═════ DATASET EXTRACT
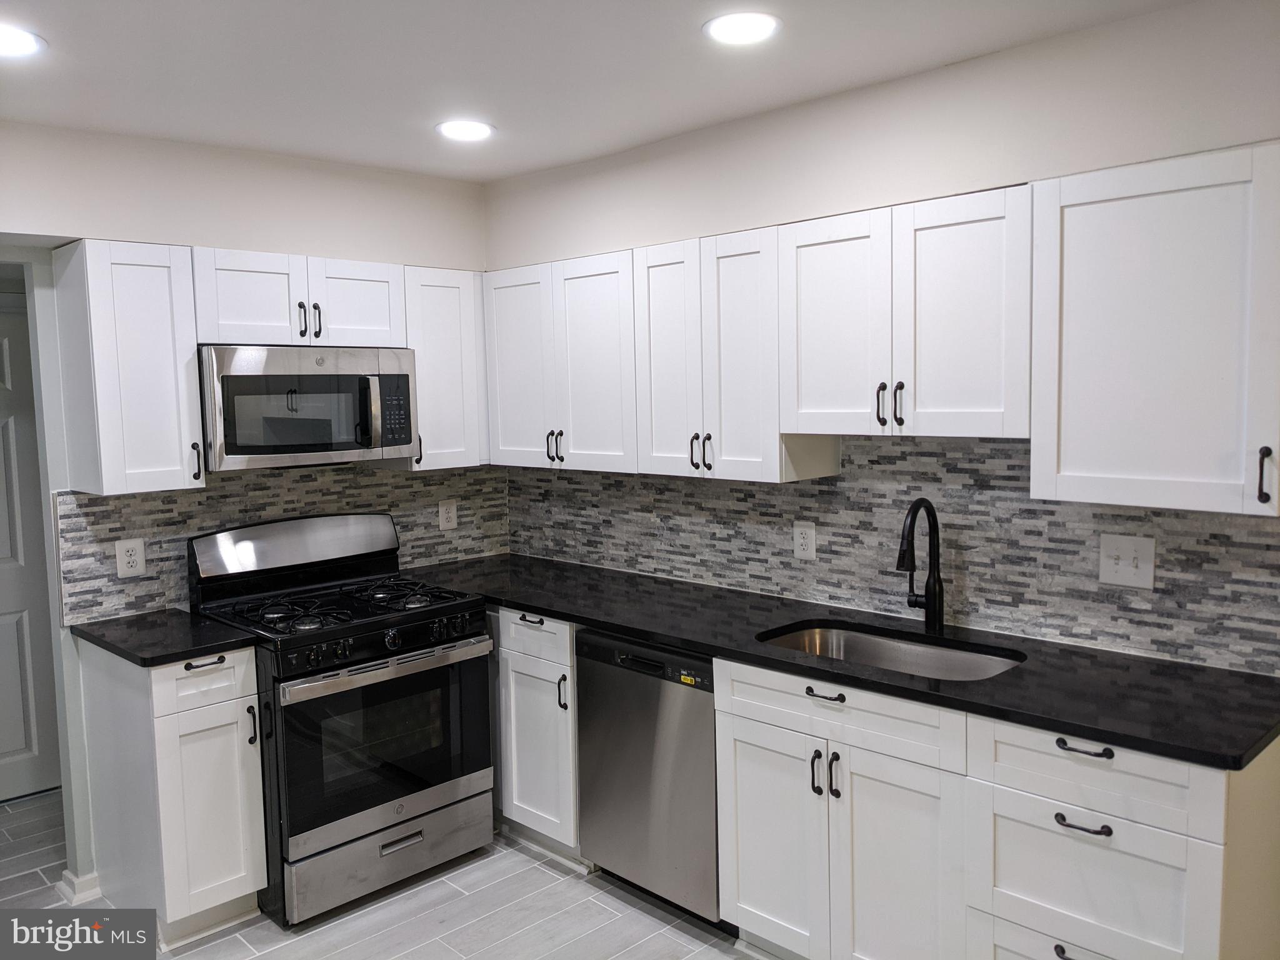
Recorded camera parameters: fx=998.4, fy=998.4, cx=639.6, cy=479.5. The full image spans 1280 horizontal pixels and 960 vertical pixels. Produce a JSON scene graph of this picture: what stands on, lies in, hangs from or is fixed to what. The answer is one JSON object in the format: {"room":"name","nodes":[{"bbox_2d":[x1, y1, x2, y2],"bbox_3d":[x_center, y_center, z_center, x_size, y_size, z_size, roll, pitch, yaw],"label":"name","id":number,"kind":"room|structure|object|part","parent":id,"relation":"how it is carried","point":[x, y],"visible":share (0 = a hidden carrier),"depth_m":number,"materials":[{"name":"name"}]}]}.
{"room":"kitchen","nodes":[
{"label":"kitchen","id":0,"kind":"room"},
{"bbox_2d":[0,120,497,893],"bbox_3d":[-1.840,0.139,3.239,0.137,2.510,3.332,4,7,45],"label":"left wall","id":1,"kind":"structure","parent":0,"point":[30,227],"depth_m":3.37,"materials":[{"name":"white paint"}]},
{"bbox_2d":[0,296,61,806],"bbox_3d":[-2.730,0.337,3.860,0.091,2.028,0.886,4,7,45],"label":"door","id":2,"kind":"structure","parent":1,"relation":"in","point":[4,749],"depth_m":4.09,"materials":[{"name":"white paint"}]},
{"bbox_2d":[57,869,100,905],"bbox_3d":[-1.873,1.353,3.266,0.193,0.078,0.186,4,7,45],"label":"baseboard","id":3,"kind":"structure","parent":1,"relation":"attached to","point":[91,877],"depth_m":3.29,"materials":[{"name":"white paint"}]},
{"bbox_2d":[52,239,206,495],"bbox_3d":[-1.614,-0.349,3.166,0.367,0.758,0.307,4,7,45],"label":"upper cabinet","id":4,"kind":"object","parent":1,"relation":"attached to","point":[162,294],"visible":0.98,"depth_m":3.05,"materials":[{"name":"white paint"}]},
{"bbox_3d":[-1.440,-0.055,3.244,0.038,0.122,0.021,4,7,45],"label":"pull","id":5,"kind":"part","parent":4,"relation":"part of","materials":[{"name":"black metal"}]},
{"bbox_2d":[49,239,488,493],"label":"upper cabinet run","id":6,"kind":"object","parent":1,"relation":"attached to","point":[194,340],"visible":0.8,"depth_m":3.15,"materials":[{"name":"white paint"}]},
{"bbox_2d":[55,463,510,626],"bbox_3d":[-1.243,0.173,3.827,0.010,0.459,1.744,4,7,45],"label":"tile backsplash","id":7,"kind":"structure","parent":1,"relation":"attached to","point":[186,528],"depth_m":3.63,"materials":[{"name":"grey tile"}]},
{"bbox_2d":[115,537,146,578],"bbox_3d":[-1.710,0.262,3.354,0.009,0.130,0.086,4,7,45],"label":"wall outlet","id":8,"kind":"object","parent":7,"relation":"attached to","point":[134,557],"visible":0.99,"depth_m":3.35,"materials":[{"name":"white plastic"}]},
{"bbox_2d":[437,498,458,530],"bbox_3d":[-0.811,0.149,4.218,0.008,0.129,0.084,4,7,45],"label":"wall outlet","id":9,"kind":"object","parent":7,"relation":"attached to","point":[449,514],"visible":0.98,"depth_m":4.21,"materials":[{"name":"white plastic"}]},
{"bbox_2d":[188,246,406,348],"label":"upper cabinet","id":10,"kind":"object","parent":1,"relation":"attached to","point":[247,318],"visible":0.82,"depth_m":3.37,"materials":[{"name":"white paint"}]},
{"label":"door","id":11,"kind":"part","parent":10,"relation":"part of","materials":[{"name":"white wood"}]},
{"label":"pulls","id":12,"kind":"part","parent":10,"relation":"part of","materials":[{"name":"black metal"}]},
{"bbox_2d":[198,343,421,471],"bbox_3d":[-1.198,-0.256,3.500,0.450,0.400,0.746,4,7,45],"label":"microwave","id":13,"kind":"object","parent":10,"relation":"attached to","point":[343,447],"visible":0.93,"depth_m":3.32,"materials":[{"name":"silver metal"}]},
{"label":"pull","id":14,"kind":"part","parent":10,"relation":"part of","materials":[{"name":"metal"}]},
{"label":"cabinet door","id":15,"kind":"part","parent":10,"relation":"part of","materials":[{"name":"white paint"}]},
{"bbox_2d":[401,265,486,471],"bbox_3d":[-0.810,-0.437,3.939,0.341,0.757,0.385,4,7,45],"label":"upper cabinet","id":16,"kind":"object","parent":1,"relation":"attached to","point":[451,329],"visible":0.63,"depth_m":3.81,"materials":[{"name":"white paint"}]},
{"bbox_2d":[0,787,782,959],"bbox_3d":[-0.639,1.528,1.866,5.957,0.084,4.151,4,7,45],"label":"floor","id":17,"kind":"structure","parent":0,"point":[27,807],"depth_m":3.13,"materials":[{"name":"grey tile"}]},
{"bbox_2d":[81,639,266,945],"bbox_3d":[-1.481,0.946,3.190,0.655,0.888,0.306,4,7,45],"label":"base cabinet","id":18,"kind":"object","parent":17,"relation":"on","point":[234,743],"visible":0.79,"depth_m":2.99,"materials":[{"name":"white paint"}]},
{"bbox_2d":[70,606,258,666],"bbox_3d":[-1.511,0.487,3.176,0.628,0.036,0.422,4,7,45],"label":"countertop","id":19,"kind":"structure","parent":18,"relation":"on","point":[207,641],"depth_m":3.06,"materials":[{"name":"black stone"}]},
{"bbox_3d":[-1.309,0.553,3.013,0.051,0.016,0.103,4,7,45],"label":"drawer pull","id":20,"kind":"part","parent":18,"relation":"part of","materials":[{"name":"black metal"}]},
{"bbox_3d":[-1.294,0.606,2.980,0.038,0.158,0.279,4,7,45],"label":"drawer","id":21,"kind":"part","parent":18,"relation":"part of","materials":[{"name":"white paint"}]},
{"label":"door","id":22,"kind":"part","parent":18,"relation":"part of","materials":[{"name":"white paint"}]},
{"bbox_3d":[-1.194,0.761,3.074,0.034,0.125,0.020,4,7,45],"label":"handle","id":23,"kind":"part","parent":18,"relation":"part of","materials":[{"name":"black metal"}]},
{"bbox_2d":[185,510,499,924],"bbox_3d":[-1.013,0.755,3.453,0.753,1.190,0.779,4,7,45],"label":"gas range","id":24,"kind":"object","parent":17,"relation":"on","point":[417,654],"visible":0.93,"depth_m":3.28,"materials":[{"name":"black metal"}]},
{"bbox_3d":[-1.000,0.429,3.525,0.600,0.039,0.724,4,7,45],"label":"burner grates","id":25,"kind":"part","parent":24,"relation":"part of","materials":[{"name":"black metal"}]},
{"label":"control panel","id":26,"kind":"part","parent":24,"relation":"part of","materials":[{"name":"black"}]},
{"bbox_3d":[-0.806,0.840,3.269,0.089,0.552,0.740,4,7,45],"label":"oven door","id":27,"kind":"part","parent":24,"relation":"part of","materials":[{"name":"glass"}]},
{"bbox_3d":[-0.823,1.236,3.347,0.093,0.196,0.689,4,7,45],"label":"storage drawer","id":28,"kind":"part","parent":24,"relation":"part of","materials":[{"name":"silver metal"}]},
{"bbox_3d":[-0.779,0.592,3.239,0.095,0.038,0.682,4,7,45],"label":"oven handle","id":29,"kind":"part","parent":24,"relation":"part of","materials":[{"name":"silver metal"}]},
{"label":"drawer pull","id":30,"kind":"part","parent":24,"relation":"part of","materials":[{"name":"silver metal"}]},
{"bbox_2d":[490,606,581,860],"bbox_3d":[-0.364,0.858,3.872,1.028,0.885,0.645,4,7,45],"label":"base cabinet","id":31,"kind":"object","parent":17,"relation":"on","point":[544,625],"visible":0.27,"depth_m":3.46,"materials":[{"name":"white paint"}]},
{"bbox_3d":[-0.386,0.486,3.486,0.118,0.015,0.048,4,7,45],"label":"drawer pull","id":32,"kind":"part","parent":31,"relation":"part of","materials":[{"name":"black metal"}]},
{"bbox_3d":[-0.374,0.531,3.444,0.375,0.145,0.065,4,7,45],"label":"drawer","id":33,"kind":"part","parent":31,"relation":"part of","materials":[{"name":"white paint"}]},
{"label":"pull","id":34,"kind":"part","parent":31,"relation":"part of","materials":[{"name":"metal"}]},
{"bbox_2d":[573,628,723,926],"bbox_3d":[0.212,0.905,3.278,0.609,0.874,0.612,4,7,45],"label":"dishwasher","id":35,"kind":"object","parent":17,"relation":"on","point":[695,705],"visible":0.54,"depth_m":3.04,"materials":[{"name":"silver metal"}]},
{"bbox_2d":[707,655,1276,959],"bbox_3d":[0.872,0.949,2.558,1.233,0.885,0.645,4,7,45],"label":"base cabinet run","id":36,"kind":"object","parent":17,"relation":"on","point":[1058,749],"visible":0.75,"depth_m":2.33,"materials":[{"name":"white paint"}]},
{"bbox_3d":[0.352,1.011,2.741,0.329,0.610,0.062,4,7,45],"label":"door","id":37,"kind":"part","parent":36,"relation":"part of","materials":[{"name":"white paint"}]},
{"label":"pull","id":38,"kind":"part","parent":36,"relation":"part of","materials":[{"name":"black metal"}]},
{"bbox_3d":[0.475,0.554,2.565,0.119,0.014,0.044,4,7,45],"label":"drawer pull","id":39,"kind":"part","parent":36,"relation":"part of","materials":[{"name":"black metal"}]},
{"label":"pulls","id":40,"kind":"part","parent":36,"relation":"part of","materials":[{"name":"black metal"}]},
{"bbox_2d":[398,552,1279,771],"bbox_3d":[0.325,0.446,3.219,3.123,0.035,0.668,4,7,45],"label":"countertop","id":41,"kind":"structure","parent":36,"relation":"on","point":[1124,735],"depth_m":2.57,"materials":[{"name":"black stone"}]},
{"bbox_2d":[756,621,1024,681],"bbox_3d":[0.671,0.585,2.745,0.748,0.191,0.477,4,7,45],"label":"sink","id":42,"kind":"object","parent":41,"relation":"in","point":[865,644],"visible":0.33,"depth_m":2.95,"materials":[{"name":"silver metal"}]},
{"bbox_2d":[896,498,945,634],"bbox_3d":[0.782,0.251,2.861,0.099,0.391,0.230,4,7,45],"label":"faucet","id":43,"kind":"object","parent":41,"relation":"on","point":[939,614],"visible":1,"depth_m":2.89,"materials":[{"name":"black metal"}]},
{"bbox_3d":[0.634,1.039,2.483,0.340,0.644,0.077,4,7,45],"label":"door","id":44,"kind":"part","parent":36,"relation":"part of","materials":[{"name":"white wood"}]},
{"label":"drawer pull","id":45,"kind":"part","parent":36,"relation":"part of","materials":[{"name":"metal"}]},
{"bbox_3d":[0.947,0.737,2.141,0.112,0.015,0.048,4,7,45],"label":"drawer pull","id":46,"kind":"part","parent":36,"relation":"part of","materials":[{"name":"black metal"}]},
{"bbox_3d":[0.951,0.578,2.142,0.115,0.015,0.044,4,7,45],"label":"drawer pull","id":47,"kind":"part","parent":36,"relation":"part of","materials":[{"name":"black metal"}]},
{"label":"drawer","id":48,"kind":"part","parent":36,"relation":"part of","materials":[{"name":"white paint"}]},
{"bbox_2d":[0,0,1197,181],"bbox_3d":[-0.426,-1.040,1.435,5.239,0.105,3.909,4,7,45],"label":"ceiling","id":49,"kind":"structure","parent":0,"point":[51,28],"depth_m":2.64,"materials":[{"name":"white paint"}]},
{"bbox_2d":[0,25,45,58],"bbox_3d":[-1.531,-1.041,2.365,0.203,0.008,0.202,4,7,45],"label":"recessed light","id":50,"kind":"object","parent":49,"relation":"in","point":[25,41],"visible":1,"depth_m":2.38,"materials":[{"name":"white"}]},
{"bbox_2d":[436,118,494,140],"bbox_3d":[-0.569,-1.143,3.265,0.197,0.009,0.196,4,7,45],"label":"recessed light","id":51,"kind":"object","parent":49,"relation":"in","point":[472,132],"visible":0.99,"depth_m":3.25,"materials":[{"name":"white"}]},
{"bbox_2d":[703,11,781,44],"bbox_3d":[0.247,-1.086,2.406,0.197,0.008,0.196,4,7,45],"label":"recessed light","id":52,"kind":"object","parent":49,"relation":"in","point":[722,25],"visible":0.99,"depth_m":2.39,"materials":[{"name":"white"}]},
{"bbox_2d":[490,1,1279,670],"bbox_3d":[0.981,0.093,2.874,4.561,2.500,0.136,4,7,45],"label":"right wall","id":53,"kind":"structure","parent":0,"point":[740,152],"depth_m":2.77,"materials":[{"name":"white paint"}]},
{"bbox_2d":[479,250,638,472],"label":"upper cabinet","id":54,"kind":"object","parent":53,"relation":"attached to","point":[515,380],"visible":0.75,"depth_m":3.62,"materials":[{"name":"white paint"}]},
{"bbox_3d":[-0.468,-0.406,3.852,0.369,0.751,0.086,4,7,45],"label":"door","id":55,"kind":"part","parent":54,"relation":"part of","materials":[{"name":"white paint"}]},
{"bbox_3d":[-0.314,-0.122,3.691,0.064,0.117,0.053,4,7,45],"label":"pulls","id":56,"kind":"part","parent":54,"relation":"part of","materials":[{"name":"metal"}]},
{"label":"door","id":57,"kind":"part","parent":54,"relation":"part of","materials":[{"name":"white paint"}]},
{"bbox_2d":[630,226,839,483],"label":"cabinet","id":58,"kind":"object","parent":53,"relation":"attached to","point":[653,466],"visible":0.75,"depth_m":3.13,"materials":[{"name":"white wood"}]},
{"bbox_3d":[0.090,-0.369,3.330,0.294,0.763,0.119,4,7,45],"label":"door","id":59,"kind":"part","parent":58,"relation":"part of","materials":[{"name":"white wood"}]},
{"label":"pulls","id":60,"kind":"part","parent":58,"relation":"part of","materials":[{"name":"metal"}]},
{"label":"door","id":61,"kind":"part","parent":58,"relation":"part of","materials":[{"name":"white wood"}]},
{"bbox_2d":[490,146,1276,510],"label":"upper cabinet run","id":62,"kind":"object","parent":53,"relation":"attached to","point":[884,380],"visible":0.97,"depth_m":2.57,"materials":[{"name":"white paint"}]},
{"bbox_2d":[508,432,1279,675],"bbox_3d":[0.550,0.121,3.313,3.046,0.561,0.009,4,7,45],"label":"tile backsplash","id":63,"kind":"structure","parent":53,"relation":"attached to","point":[1064,507],"depth_m":2.95,"materials":[{"name":"grey tile"}]},
{"bbox_2d":[792,520,816,560],"bbox_3d":[0.546,0.202,3.318,0.082,0.126,0.009,4,7,45],"label":"wall outlet","id":64,"kind":"object","parent":63,"relation":"attached to","point":[801,541],"visible":0.98,"depth_m":3.31,"materials":[{"name":"white plastic"}]},
{"bbox_2d":[1098,533,1155,588],"bbox_3d":[1.259,0.210,2.588,0.127,0.134,0.018,4,7,45],"label":"light switch","id":65,"kind":"object","parent":63,"relation":"attached to","point":[1122,568],"visible":0.98,"depth_m":2.59,"materials":[{"name":"white plastic"}]},
{"bbox_2d":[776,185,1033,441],"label":"upper cabinet","id":66,"kind":"object","parent":53,"relation":"attached to","point":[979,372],"visible":0.92,"depth_m":2.63,"materials":[{"name":"white paint"}]},
{"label":"door","id":67,"kind":"part","parent":66,"relation":"part of","materials":[{"name":"white paint"}]},
{"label":"pull","id":68,"kind":"part","parent":66,"relation":"part of","materials":[{"name":"black metal"}]},
{"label":"pulls","id":69,"kind":"part","parent":66,"relation":"part of","materials":[{"name":"black metal"}]},
{"bbox_2d":[1030,143,1279,518],"bbox_3d":[1.255,-0.326,2.285,0.595,0.764,0.347,4,7,45],"label":"upper cabinet","id":70,"kind":"object","parent":53,"relation":"attached to","point":[1077,219],"visible":1,"depth_m":2.20,"materials":[{"name":"white paint"}]},
{"bbox_3d":[1.303,-0.004,2.090,0.024,0.119,0.028,4,7,45],"label":"pull","id":71,"kind":"part","parent":70,"relation":"part of","materials":[{"name":"black metal"}]}
]}

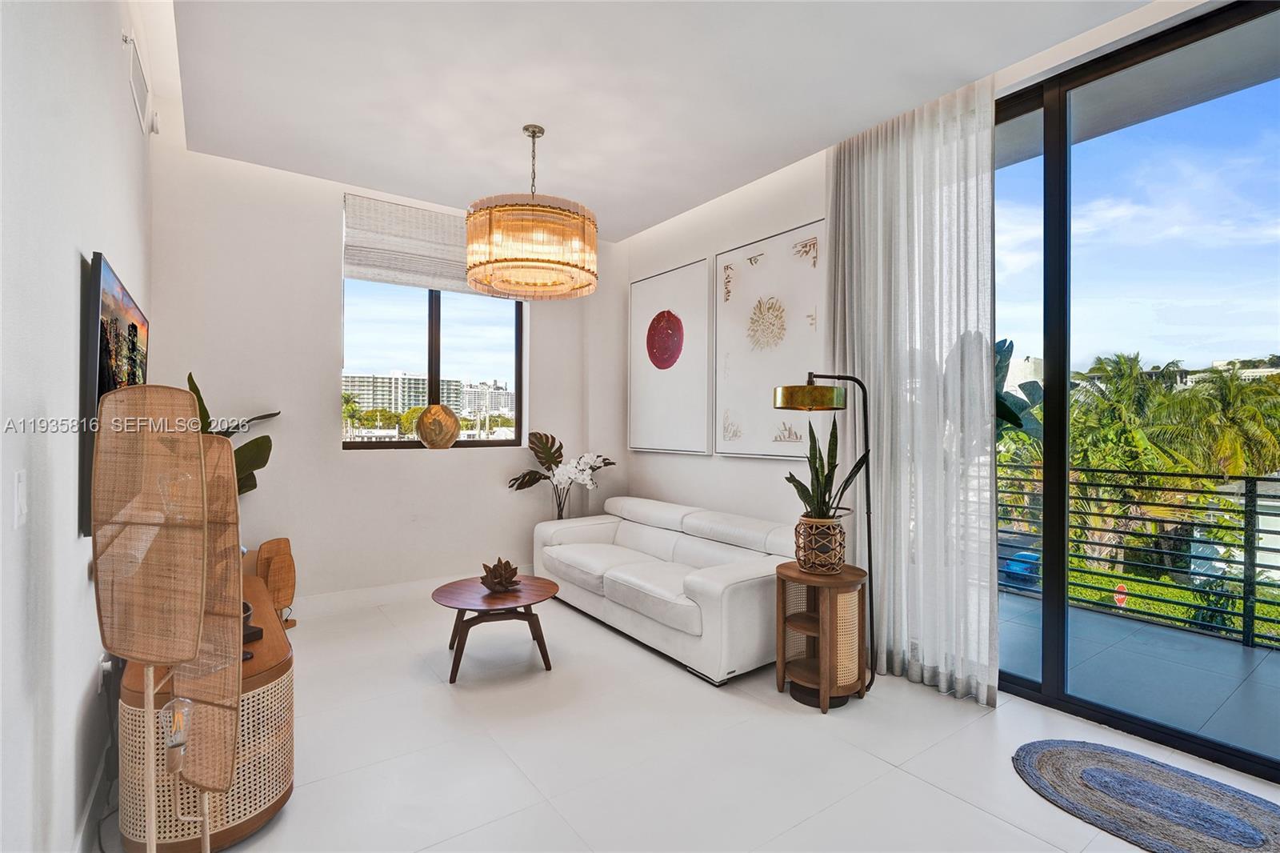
══════════
## WHAT THE TASK ASKS:
Bring together all lines of the entries above in which the string "tile" occurs.

## RESPONSE TO THE TASK:
{"bbox_2d":[55,463,510,626],"bbox_3d":[-1.243,0.173,3.827,0.010,0.459,1.744,4,7,45],"label":"tile backsplash","id":7,"kind":"structure","parent":1,"relation":"attached to","point":[186,528],"depth_m":3.63,"materials":[{"name":"grey tile"}]},
{"bbox_2d":[0,787,782,959],"bbox_3d":[-0.639,1.528,1.866,5.957,0.084,4.151,4,7,45],"label":"floor","id":17,"kind":"structure","parent":0,"point":[27,807],"depth_m":3.13,"materials":[{"name":"grey tile"}]},
{"bbox_2d":[508,432,1279,675],"bbox_3d":[0.550,0.121,3.313,3.046,0.561,0.009,4,7,45],"label":"tile backsplash","id":63,"kind":"structure","parent":53,"relation":"attached to","point":[1064,507],"depth_m":2.95,"materials":[{"name":"grey tile"}]},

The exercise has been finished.